My personal hunch is that this line of enquiry will continue to yield evidence we should listen to. At a basic level, the idea that human tissue is unbelievably plastic, responding to training with precisely regulated growth and maintenance responses could go so frequently awry simply by doing some training does not add up. It seems likely to me that there are some things missing from the picture. This could be one of those things.

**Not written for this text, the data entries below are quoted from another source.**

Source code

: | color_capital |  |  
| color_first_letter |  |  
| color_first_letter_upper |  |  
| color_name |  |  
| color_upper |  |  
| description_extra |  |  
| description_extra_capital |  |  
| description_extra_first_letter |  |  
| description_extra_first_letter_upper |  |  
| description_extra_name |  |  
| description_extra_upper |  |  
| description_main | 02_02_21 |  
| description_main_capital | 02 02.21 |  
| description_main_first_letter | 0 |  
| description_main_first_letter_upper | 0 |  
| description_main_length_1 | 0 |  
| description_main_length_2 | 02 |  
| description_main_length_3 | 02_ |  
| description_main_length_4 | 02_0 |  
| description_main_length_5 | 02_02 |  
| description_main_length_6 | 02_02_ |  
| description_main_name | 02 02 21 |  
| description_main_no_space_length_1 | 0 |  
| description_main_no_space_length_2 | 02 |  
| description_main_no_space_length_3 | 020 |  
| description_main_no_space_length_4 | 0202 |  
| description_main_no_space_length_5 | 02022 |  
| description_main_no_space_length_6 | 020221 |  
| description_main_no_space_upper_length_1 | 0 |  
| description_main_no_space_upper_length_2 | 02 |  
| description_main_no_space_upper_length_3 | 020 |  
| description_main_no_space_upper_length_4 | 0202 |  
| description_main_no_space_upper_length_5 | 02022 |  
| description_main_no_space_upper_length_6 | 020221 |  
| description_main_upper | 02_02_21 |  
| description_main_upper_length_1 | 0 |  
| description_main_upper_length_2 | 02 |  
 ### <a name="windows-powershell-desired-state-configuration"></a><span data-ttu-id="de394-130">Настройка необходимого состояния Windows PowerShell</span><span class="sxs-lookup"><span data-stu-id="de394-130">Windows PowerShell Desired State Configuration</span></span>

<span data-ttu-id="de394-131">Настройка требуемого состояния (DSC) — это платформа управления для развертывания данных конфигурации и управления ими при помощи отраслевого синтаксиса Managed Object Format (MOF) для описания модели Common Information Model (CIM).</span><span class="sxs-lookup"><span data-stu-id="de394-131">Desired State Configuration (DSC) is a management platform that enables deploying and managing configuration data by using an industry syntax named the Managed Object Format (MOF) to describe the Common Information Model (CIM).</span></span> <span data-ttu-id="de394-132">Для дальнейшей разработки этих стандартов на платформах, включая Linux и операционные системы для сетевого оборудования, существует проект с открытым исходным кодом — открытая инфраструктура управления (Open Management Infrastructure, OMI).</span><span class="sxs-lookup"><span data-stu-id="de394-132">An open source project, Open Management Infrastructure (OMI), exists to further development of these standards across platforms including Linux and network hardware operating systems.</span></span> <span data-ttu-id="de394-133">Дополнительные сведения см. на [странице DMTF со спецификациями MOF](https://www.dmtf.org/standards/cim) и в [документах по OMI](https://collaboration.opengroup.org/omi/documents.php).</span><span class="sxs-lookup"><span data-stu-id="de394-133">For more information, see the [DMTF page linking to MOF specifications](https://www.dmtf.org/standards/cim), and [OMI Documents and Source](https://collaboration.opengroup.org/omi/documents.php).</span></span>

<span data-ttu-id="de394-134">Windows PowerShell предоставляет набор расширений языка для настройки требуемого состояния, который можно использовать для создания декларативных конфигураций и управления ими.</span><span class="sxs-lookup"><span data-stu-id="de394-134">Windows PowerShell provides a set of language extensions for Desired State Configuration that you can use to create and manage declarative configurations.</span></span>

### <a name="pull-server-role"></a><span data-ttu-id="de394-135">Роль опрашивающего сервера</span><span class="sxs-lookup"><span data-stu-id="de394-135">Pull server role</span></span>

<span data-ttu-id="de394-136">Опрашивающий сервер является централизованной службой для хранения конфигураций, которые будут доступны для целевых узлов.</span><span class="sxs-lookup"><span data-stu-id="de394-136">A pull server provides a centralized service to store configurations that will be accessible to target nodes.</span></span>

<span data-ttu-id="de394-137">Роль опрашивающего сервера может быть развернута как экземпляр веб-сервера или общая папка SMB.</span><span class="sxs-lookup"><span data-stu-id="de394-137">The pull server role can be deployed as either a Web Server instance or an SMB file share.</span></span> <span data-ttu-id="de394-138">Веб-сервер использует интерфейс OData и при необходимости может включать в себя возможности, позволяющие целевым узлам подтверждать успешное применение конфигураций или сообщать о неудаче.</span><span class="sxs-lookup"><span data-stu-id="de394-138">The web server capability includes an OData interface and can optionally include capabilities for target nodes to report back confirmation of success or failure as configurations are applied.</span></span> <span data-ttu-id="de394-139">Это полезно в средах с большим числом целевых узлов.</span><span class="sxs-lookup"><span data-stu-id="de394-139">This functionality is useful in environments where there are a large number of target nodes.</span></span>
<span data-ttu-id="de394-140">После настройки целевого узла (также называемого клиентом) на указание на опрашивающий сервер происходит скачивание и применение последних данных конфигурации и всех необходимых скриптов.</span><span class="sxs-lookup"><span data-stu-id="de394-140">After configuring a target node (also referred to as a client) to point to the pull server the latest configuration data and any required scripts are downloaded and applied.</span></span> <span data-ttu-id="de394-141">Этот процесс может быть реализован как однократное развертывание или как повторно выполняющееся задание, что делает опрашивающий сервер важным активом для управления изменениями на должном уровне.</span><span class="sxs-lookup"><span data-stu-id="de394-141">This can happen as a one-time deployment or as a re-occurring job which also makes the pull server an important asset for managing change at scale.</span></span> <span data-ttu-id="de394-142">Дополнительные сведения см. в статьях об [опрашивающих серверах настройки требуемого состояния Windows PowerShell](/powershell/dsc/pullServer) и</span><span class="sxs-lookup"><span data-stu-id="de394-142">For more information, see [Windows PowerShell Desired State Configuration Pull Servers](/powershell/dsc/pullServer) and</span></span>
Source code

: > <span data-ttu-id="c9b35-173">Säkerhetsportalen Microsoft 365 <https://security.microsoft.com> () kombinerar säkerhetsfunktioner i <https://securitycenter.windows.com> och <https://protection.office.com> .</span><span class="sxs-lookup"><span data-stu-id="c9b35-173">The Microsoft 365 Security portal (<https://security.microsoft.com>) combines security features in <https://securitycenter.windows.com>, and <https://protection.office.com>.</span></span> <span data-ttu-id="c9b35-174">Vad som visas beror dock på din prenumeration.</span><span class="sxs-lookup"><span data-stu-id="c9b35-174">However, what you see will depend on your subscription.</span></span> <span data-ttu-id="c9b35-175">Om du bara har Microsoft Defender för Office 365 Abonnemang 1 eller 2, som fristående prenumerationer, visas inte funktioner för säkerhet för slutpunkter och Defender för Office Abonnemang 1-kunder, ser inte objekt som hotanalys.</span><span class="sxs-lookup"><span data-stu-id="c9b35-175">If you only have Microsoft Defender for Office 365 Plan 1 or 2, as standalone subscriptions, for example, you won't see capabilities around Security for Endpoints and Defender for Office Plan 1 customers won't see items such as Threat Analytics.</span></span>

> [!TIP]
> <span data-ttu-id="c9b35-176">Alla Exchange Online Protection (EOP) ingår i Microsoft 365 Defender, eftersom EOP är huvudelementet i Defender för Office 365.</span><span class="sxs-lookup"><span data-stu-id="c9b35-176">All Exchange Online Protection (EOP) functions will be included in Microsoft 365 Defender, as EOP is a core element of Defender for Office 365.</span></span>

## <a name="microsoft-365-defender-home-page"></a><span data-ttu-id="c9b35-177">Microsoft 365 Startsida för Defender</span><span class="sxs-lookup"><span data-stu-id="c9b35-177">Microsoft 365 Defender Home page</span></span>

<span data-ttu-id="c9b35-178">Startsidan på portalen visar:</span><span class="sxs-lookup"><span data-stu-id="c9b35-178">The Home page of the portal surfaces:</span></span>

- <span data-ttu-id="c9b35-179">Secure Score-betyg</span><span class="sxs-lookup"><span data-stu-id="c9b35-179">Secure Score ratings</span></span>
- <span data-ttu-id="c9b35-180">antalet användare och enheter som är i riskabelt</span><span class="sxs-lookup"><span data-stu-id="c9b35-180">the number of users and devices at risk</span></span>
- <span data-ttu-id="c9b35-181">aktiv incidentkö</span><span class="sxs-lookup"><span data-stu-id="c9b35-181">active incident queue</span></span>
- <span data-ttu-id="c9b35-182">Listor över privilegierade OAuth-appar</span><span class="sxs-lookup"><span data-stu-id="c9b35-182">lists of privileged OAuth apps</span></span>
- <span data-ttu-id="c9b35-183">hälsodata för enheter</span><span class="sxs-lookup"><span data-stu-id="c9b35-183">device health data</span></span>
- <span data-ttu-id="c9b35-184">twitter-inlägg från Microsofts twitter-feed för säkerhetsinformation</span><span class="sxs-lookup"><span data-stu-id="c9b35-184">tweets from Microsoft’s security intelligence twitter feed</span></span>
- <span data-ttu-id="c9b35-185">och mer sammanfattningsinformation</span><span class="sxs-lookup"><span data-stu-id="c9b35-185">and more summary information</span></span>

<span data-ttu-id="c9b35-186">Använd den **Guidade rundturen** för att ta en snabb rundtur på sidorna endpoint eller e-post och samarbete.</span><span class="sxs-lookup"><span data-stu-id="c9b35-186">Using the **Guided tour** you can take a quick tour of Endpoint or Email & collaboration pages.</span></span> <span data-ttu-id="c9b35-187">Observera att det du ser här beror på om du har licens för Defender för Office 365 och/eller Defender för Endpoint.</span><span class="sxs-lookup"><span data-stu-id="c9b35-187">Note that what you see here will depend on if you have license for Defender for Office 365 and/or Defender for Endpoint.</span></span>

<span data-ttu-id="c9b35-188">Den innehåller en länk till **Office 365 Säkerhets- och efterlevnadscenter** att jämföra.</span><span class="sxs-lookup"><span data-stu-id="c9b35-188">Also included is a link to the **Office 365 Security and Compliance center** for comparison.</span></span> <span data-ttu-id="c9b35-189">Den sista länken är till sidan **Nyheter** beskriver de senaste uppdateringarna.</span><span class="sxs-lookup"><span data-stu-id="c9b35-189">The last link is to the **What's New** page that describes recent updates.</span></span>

I would urge anyone serious about their tendon health, their sport performance and their long term health to go right back to basics when it comes to diet and nutrition. It’s fair to say that the whole world of nutrition and health has been blown to bits in the past five years, and pieces are still falling back to earth. Meanwhile, some of the medical world and much of the public have yet to notice. And many vested interests are desperately trying to keep it that way. Personally, I have finally wriggled free from the paradigms I learned in University about sports nutrition and stand in a confused state of optimism mixed with distrust and scepticism. The problem is, we can't wait for better evidence - I have to eat something, in two hours time! So what to eat? I’m cautious about publishing my observations on my own diet and performance just yet. I will do when I feel a bit more comfortable and educated about what the hell is going on. But, I will tell you that I feel like I’m on an exciting journey!